> Exercise objective
The required output is a verbatim transcription of the listing, pictures excluded.
Start of Block
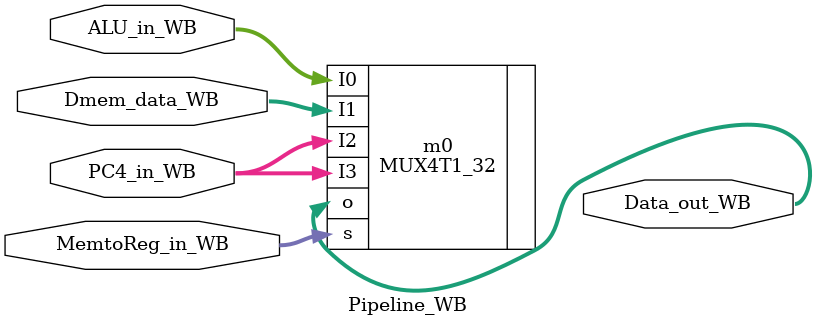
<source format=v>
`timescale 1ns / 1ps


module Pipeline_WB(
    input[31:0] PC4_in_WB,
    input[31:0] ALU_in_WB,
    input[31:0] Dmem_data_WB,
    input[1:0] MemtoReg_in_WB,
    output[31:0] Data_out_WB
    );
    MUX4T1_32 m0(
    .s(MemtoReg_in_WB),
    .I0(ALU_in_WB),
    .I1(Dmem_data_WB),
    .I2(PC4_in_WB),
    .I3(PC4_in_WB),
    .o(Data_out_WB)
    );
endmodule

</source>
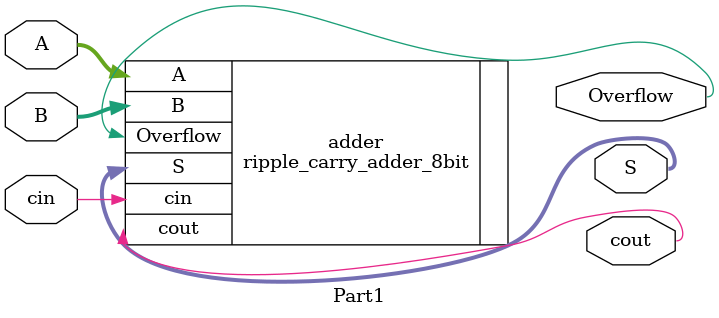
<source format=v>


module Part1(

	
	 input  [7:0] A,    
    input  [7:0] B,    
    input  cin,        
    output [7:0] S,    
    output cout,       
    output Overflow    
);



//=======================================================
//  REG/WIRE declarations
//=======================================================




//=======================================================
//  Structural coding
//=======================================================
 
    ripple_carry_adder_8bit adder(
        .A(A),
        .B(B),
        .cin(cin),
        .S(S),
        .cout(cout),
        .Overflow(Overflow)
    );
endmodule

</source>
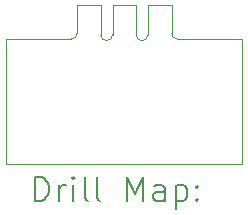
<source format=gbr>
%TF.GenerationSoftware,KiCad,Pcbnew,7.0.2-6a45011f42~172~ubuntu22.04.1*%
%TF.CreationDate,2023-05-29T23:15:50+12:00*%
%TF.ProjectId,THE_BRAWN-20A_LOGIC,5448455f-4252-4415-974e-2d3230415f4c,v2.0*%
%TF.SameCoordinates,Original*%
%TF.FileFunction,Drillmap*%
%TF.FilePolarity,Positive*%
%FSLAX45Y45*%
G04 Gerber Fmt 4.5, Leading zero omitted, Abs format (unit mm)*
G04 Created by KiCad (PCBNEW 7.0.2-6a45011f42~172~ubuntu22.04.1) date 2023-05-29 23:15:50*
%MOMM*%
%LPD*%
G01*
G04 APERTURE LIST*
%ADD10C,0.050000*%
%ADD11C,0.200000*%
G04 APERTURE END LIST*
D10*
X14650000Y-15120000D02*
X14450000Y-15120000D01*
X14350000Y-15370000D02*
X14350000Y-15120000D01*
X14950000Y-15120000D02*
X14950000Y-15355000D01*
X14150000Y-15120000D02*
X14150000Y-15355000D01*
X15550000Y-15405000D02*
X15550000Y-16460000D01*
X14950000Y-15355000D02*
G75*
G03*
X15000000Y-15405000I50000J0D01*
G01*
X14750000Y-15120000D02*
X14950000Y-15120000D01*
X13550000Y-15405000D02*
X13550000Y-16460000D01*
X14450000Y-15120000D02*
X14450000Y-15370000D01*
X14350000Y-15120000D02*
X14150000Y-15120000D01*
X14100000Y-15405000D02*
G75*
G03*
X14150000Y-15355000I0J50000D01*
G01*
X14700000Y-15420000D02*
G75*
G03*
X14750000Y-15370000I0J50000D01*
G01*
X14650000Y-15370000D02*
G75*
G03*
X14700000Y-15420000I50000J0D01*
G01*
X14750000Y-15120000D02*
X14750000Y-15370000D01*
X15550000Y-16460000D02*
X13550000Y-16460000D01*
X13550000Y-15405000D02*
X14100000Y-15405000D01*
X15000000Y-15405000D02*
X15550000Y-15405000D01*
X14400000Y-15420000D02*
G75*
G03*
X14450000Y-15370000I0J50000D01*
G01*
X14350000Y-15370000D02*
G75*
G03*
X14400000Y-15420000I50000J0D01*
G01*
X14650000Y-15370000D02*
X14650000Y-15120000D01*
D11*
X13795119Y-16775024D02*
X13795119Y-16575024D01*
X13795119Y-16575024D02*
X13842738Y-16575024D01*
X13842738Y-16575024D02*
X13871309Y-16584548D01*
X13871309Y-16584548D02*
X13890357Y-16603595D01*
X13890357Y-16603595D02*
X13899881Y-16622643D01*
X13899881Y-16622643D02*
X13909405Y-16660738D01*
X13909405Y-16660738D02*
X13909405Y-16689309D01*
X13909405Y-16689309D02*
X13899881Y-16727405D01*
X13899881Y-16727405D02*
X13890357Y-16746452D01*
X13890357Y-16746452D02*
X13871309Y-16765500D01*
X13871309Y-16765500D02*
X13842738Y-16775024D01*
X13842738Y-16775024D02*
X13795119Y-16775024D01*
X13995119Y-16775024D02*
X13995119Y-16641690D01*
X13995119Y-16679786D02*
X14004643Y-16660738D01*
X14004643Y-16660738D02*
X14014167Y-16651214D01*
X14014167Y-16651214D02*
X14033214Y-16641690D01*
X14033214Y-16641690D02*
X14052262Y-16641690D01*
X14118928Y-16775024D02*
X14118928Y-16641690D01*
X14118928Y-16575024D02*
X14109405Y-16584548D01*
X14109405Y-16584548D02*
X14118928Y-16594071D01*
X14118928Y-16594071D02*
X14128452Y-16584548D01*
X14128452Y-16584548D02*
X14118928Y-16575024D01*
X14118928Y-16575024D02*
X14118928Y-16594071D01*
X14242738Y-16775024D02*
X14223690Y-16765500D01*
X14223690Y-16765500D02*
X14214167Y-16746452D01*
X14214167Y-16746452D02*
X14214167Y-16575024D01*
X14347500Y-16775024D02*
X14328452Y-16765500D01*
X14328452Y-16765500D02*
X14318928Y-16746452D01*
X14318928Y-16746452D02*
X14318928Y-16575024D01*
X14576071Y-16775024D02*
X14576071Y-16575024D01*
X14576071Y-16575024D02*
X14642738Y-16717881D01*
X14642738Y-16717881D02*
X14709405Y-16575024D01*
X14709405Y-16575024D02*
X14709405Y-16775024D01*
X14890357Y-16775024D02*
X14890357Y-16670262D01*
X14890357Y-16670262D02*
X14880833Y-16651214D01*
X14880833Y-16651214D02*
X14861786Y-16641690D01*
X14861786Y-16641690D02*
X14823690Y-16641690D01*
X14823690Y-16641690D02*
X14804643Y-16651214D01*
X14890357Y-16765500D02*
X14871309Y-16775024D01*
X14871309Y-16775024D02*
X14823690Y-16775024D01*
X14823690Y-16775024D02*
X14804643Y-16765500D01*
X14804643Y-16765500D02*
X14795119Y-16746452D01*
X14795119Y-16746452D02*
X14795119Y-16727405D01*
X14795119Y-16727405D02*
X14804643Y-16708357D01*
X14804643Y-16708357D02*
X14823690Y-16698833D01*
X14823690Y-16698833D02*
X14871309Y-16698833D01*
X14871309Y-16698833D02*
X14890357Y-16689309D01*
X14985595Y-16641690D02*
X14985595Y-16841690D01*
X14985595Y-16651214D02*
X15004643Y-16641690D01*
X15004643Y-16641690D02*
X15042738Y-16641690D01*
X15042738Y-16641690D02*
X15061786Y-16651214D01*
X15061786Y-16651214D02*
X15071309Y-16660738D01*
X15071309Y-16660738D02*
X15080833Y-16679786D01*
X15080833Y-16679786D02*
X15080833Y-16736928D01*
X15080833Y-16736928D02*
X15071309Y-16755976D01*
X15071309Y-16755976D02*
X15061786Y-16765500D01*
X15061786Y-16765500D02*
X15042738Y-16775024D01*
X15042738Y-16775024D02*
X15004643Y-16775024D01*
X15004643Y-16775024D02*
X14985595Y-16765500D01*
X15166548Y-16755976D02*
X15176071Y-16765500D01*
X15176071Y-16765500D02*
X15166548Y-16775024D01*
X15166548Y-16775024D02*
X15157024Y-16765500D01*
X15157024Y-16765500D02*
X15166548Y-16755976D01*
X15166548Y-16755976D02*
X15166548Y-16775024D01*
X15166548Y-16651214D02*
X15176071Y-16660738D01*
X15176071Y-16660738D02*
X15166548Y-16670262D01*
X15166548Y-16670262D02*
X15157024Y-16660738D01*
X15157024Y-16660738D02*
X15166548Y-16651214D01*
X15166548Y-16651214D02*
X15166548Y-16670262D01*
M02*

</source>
End of Block
> Expected answer
<source format=v>
`timescale 1ns / 1ps


module Pipeline_WB(
    input[31:0] PC4_in_WB,
    input[31:0] ALU_in_WB,
    input[31:0] Dmem_data_WB,
    input[1:0] MemtoReg_in_WB,
    output[31:0] Data_out_WB
    );
    MUX4T1_32 m0(
    .s(MemtoReg_in_WB),
    .I0(ALU_in_WB),
    .I1(Dmem_data_WB),
    .I2(PC4_in_WB),
    .I3(PC4_in_WB),
    .o(Data_out_WB)
    );
endmodule

</source>
<source format=v>


module Part1(

	
	 input  [7:0] A,    
    input  [7:0] B,    
    input  cin,        
    output [7:0] S,    
    output cout,       
    output Overflow    
);



//=======================================================
//  REG/WIRE declarations
//=======================================================




//=======================================================
//  Structural coding
//=======================================================
 
    ripple_carry_adder_8bit adder(
        .A(A),
        .B(B),
        .cin(cin),
        .S(S),
        .cout(cout),
        .Overflow(Overflow)
    );
endmodule

</source>
<source format=gbr>
%TF.GenerationSoftware,KiCad,Pcbnew,7.0.2-6a45011f42~172~ubuntu22.04.1*%
%TF.CreationDate,2023-05-29T23:15:50+12:00*%
%TF.ProjectId,THE_BRAWN-20A_LOGIC,5448455f-4252-4415-974e-2d3230415f4c,v2.0*%
%TF.SameCoordinates,Original*%
%TF.FileFunction,Drillmap*%
%TF.FilePolarity,Positive*%
%FSLAX45Y45*%
G04 Gerber Fmt 4.5, Leading zero omitted, Abs format (unit mm)*
G04 Created by KiCad (PCBNEW 7.0.2-6a45011f42~172~ubuntu22.04.1) date 2023-05-29 23:15:50*
%MOMM*%
%LPD*%
G01*
G04 APERTURE LIST*
%ADD10C,0.050000*%
%ADD11C,0.200000*%
G04 APERTURE END LIST*
D10*
X14650000Y-15120000D02*
X14450000Y-15120000D01*
X14350000Y-15370000D02*
X14350000Y-15120000D01*
X14950000Y-15120000D02*
X14950000Y-15355000D01*
X14150000Y-15120000D02*
X14150000Y-15355000D01*
X15550000Y-15405000D02*
X15550000Y-16460000D01*
X14950000Y-15355000D02*
G75*
G03*
X15000000Y-15405000I50000J0D01*
G01*
X14750000Y-15120000D02*
X14950000Y-15120000D01*
X13550000Y-15405000D02*
X13550000Y-16460000D01*
X14450000Y-15120000D02*
X14450000Y-15370000D01*
X14350000Y-15120000D02*
X14150000Y-15120000D01*
X14100000Y-15405000D02*
G75*
G03*
X14150000Y-15355000I0J50000D01*
G01*
X14700000Y-15420000D02*
G75*
G03*
X14750000Y-15370000I0J50000D01*
G01*
X14650000Y-15370000D02*
G75*
G03*
X14700000Y-15420000I50000J0D01*
G01*
X14750000Y-15120000D02*
X14750000Y-15370000D01*
X15550000Y-16460000D02*
X13550000Y-16460000D01*
X13550000Y-15405000D02*
X14100000Y-15405000D01*
X15000000Y-15405000D02*
X15550000Y-15405000D01*
X14400000Y-15420000D02*
G75*
G03*
X14450000Y-15370000I0J50000D01*
G01*
X14350000Y-15370000D02*
G75*
G03*
X14400000Y-15420000I50000J0D01*
G01*
X14650000Y-15370000D02*
X14650000Y-15120000D01*
D11*
X13795119Y-16775024D02*
X13795119Y-16575024D01*
X13795119Y-16575024D02*
X13842738Y-16575024D01*
X13842738Y-16575024D02*
X13871309Y-16584548D01*
X13871309Y-16584548D02*
X13890357Y-16603595D01*
X13890357Y-16603595D02*
X13899881Y-16622643D01*
X13899881Y-16622643D02*
X13909405Y-16660738D01*
X13909405Y-16660738D02*
X13909405Y-16689309D01*
X13909405Y-16689309D02*
X13899881Y-16727405D01*
X13899881Y-16727405D02*
X13890357Y-16746452D01*
X13890357Y-16746452D02*
X13871309Y-16765500D01*
X13871309Y-16765500D02*
X13842738Y-16775024D01*
X13842738Y-16775024D02*
X13795119Y-16775024D01*
X13995119Y-16775024D02*
X13995119Y-16641690D01*
X13995119Y-16679786D02*
X14004643Y-16660738D01*
X14004643Y-16660738D02*
X14014167Y-16651214D01*
X14014167Y-16651214D02*
X14033214Y-16641690D01*
X14033214Y-16641690D02*
X14052262Y-16641690D01*
X14118928Y-16775024D02*
X14118928Y-16641690D01*
X14118928Y-16575024D02*
X14109405Y-16584548D01*
X14109405Y-16584548D02*
X14118928Y-16594071D01*
X14118928Y-16594071D02*
X14128452Y-16584548D01*
X14128452Y-16584548D02*
X14118928Y-16575024D01*
X14118928Y-16575024D02*
X14118928Y-16594071D01*
X14242738Y-16775024D02*
X14223690Y-16765500D01*
X14223690Y-16765500D02*
X14214167Y-16746452D01*
X14214167Y-16746452D02*
X14214167Y-16575024D01*
X14347500Y-16775024D02*
X14328452Y-16765500D01*
X14328452Y-16765500D02*
X14318928Y-16746452D01*
X14318928Y-16746452D02*
X14318928Y-16575024D01*
X14576071Y-16775024D02*
X14576071Y-16575024D01*
X14576071Y-16575024D02*
X14642738Y-16717881D01*
X14642738Y-16717881D02*
X14709405Y-16575024D01*
X14709405Y-16575024D02*
X14709405Y-16775024D01*
X14890357Y-16775024D02*
X14890357Y-16670262D01*
X14890357Y-16670262D02*
X14880833Y-16651214D01*
X14880833Y-16651214D02*
X14861786Y-16641690D01*
X14861786Y-16641690D02*
X14823690Y-16641690D01*
X14823690Y-16641690D02*
X14804643Y-16651214D01*
X14890357Y-16765500D02*
X14871309Y-16775024D01*
X14871309Y-16775024D02*
X14823690Y-16775024D01*
X14823690Y-16775024D02*
X14804643Y-16765500D01*
X14804643Y-16765500D02*
X14795119Y-16746452D01*
X14795119Y-16746452D02*
X14795119Y-16727405D01*
X14795119Y-16727405D02*
X14804643Y-16708357D01*
X14804643Y-16708357D02*
X14823690Y-16698833D01*
X14823690Y-16698833D02*
X14871309Y-16698833D01*
X14871309Y-16698833D02*
X14890357Y-16689309D01*
X14985595Y-16641690D02*
X14985595Y-16841690D01*
X14985595Y-16651214D02*
X15004643Y-16641690D01*
X15004643Y-16641690D02*
X15042738Y-16641690D01*
X15042738Y-16641690D02*
X15061786Y-16651214D01*
X15061786Y-16651214D02*
X15071309Y-16660738D01*
X15071309Y-16660738D02*
X15080833Y-16679786D01*
X15080833Y-16679786D02*
X15080833Y-16736928D01*
X15080833Y-16736928D02*
X15071309Y-16755976D01*
X15071309Y-16755976D02*
X15061786Y-16765500D01*
X15061786Y-16765500D02*
X15042738Y-16775024D01*
X15042738Y-16775024D02*
X15004643Y-16775024D01*
X15004643Y-16775024D02*
X14985595Y-16765500D01*
X15166548Y-16755976D02*
X15176071Y-16765500D01*
X15176071Y-16765500D02*
X15166548Y-16775024D01*
X15166548Y-16775024D02*
X15157024Y-16765500D01*
X15157024Y-16765500D02*
X15166548Y-16755976D01*
X15166548Y-16755976D02*
X15166548Y-16775024D01*
X15166548Y-16651214D02*
X15176071Y-16660738D01*
X15176071Y-16660738D02*
X15166548Y-16670262D01*
X15166548Y-16670262D02*
X15157024Y-16660738D01*
X15157024Y-16660738D02*
X15166548Y-16651214D01*
X15166548Y-16651214D02*
X15166548Y-16670262D01*
M02*

</source>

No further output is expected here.